The “Arnika” and “NESEHNUTI” NGOs of the Czech Republic have issued a joint statement Friday on the plan to expand the gold mine in Karaberd town of Armenia. The statement treads as follows:
With this joint statement by the two organizations Arnika and NESEHNUTÍ, we respond to the latest developments in the Karaberd settlement in the Lori region of Armenia, where public hearings on the plan to expand the gold mining operations in Karaberd are being held on 04.11.2022.

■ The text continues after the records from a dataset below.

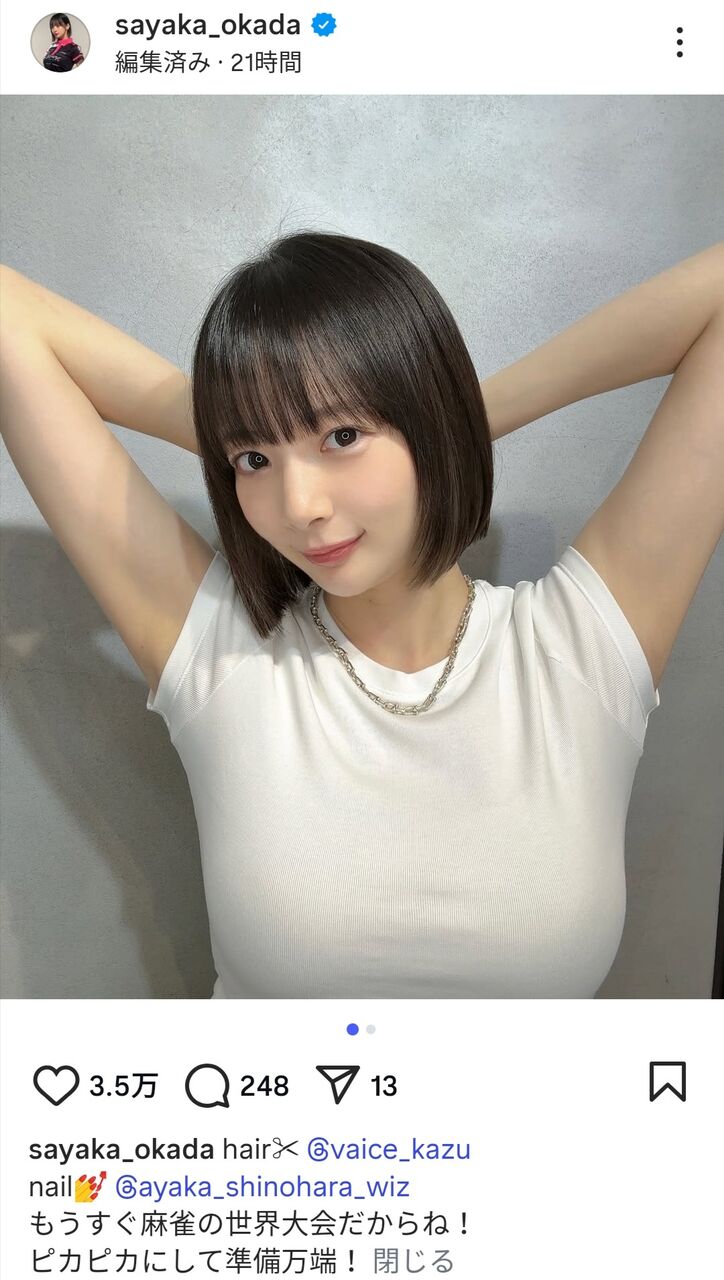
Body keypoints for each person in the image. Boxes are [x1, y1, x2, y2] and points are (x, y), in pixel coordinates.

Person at [1, 233, 722, 999]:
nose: (299, 505)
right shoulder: (222, 656)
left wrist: (457, 419)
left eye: (342, 436)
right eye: (254, 461)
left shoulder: (581, 649)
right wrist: (236, 421)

In view of the circumstances mentioned below, we hereby express our opposition to the plan to expand the gold deposit in Karaberd settlement. Thus, by making a joint statement, we appeal to the Armenian public, the local authorities of the Pambak community, the regional government of the Lori region to prevent the plan to expand mining and express a negative opinion. We also call on the Ministry of Environment of the Republic of Armenia and the Ministry of Territorial Administration and Infrastructure of the Republic of Armenia to conduct a proper inspection of the project in the future.
Arnika and NESEHNUTÍ are Czech NGOs that have long been addressing environmental and social issues in the Czech Republic and abroad. NESEHNUTÍ and Arnika’s goal is to protect nature and a healthy environment for future generations at home and around the world. Arnika has long advocated for less waste and hazardous substances, living rivers and diverse nature, and the right of citizens to make decisions about the environment. For a quarter of a century, NESEHNUTÍ has been promoting participation of locals in decision-making and civic campaigns not only in the Czech Republic, but also in the South Caucasus and Southern Ukraine.
In 2018, Daniel Vondrouš, the then director of the Green Circle network of environmental organizations, attended a CivicBarcamp organized by NESEHNUTÍ in nearby Vanadzor, where he highlighted the impacts of gold mining and shared his experiences with the introduction of a ban on the use of cyanide in gold leaching in the Czech Republic. Now he is working as an advisor of the Ministry of the Environment of the Czech republic.
Gold mining can never be environmentally friendly and we therefore want to draw attention and appeal to local residents to be wary of the promises and decide together on the future of their community.
Mineral extraction has widespread adverse impacts on the environment and the health of mine and ore processing company employees, as well as residents who live near these operations. Neglect of the necessary technological procedures, breach of waste management regulations and inadequate technical security can reduce the quality of life of residents and damage the surrounding countryside in the long term and irreversibly.
The risks of mining include dust emissions, noise, potential accidents and chemical spills into local streams and soil or lowering of groundwater levels. Spills of chemicals used in mining and ore processing and metals in the ore itself  adversely affect human health. Data collected through pollution monitoring of mining communities in the Tumanyan and Stepanavan regions of Lori province, conducted between 2018 and 2021, confirmed these concerns. The results of Arnika’s study highlight the presence of pollutants in the environment and the higher health burden on the population of communities in the region affected by mining compared to the population not exposed to these impacts.
NESEHNUTI’s work has reaffirmed the interest of Armenian communities in transitioning to sustainable development and greater participation in environmental decision-making.
The above arguments highlight the risks faced by local communities and nature, which is why we call for the prevention of the expansion of the Karaberd gold mine, AM News writes.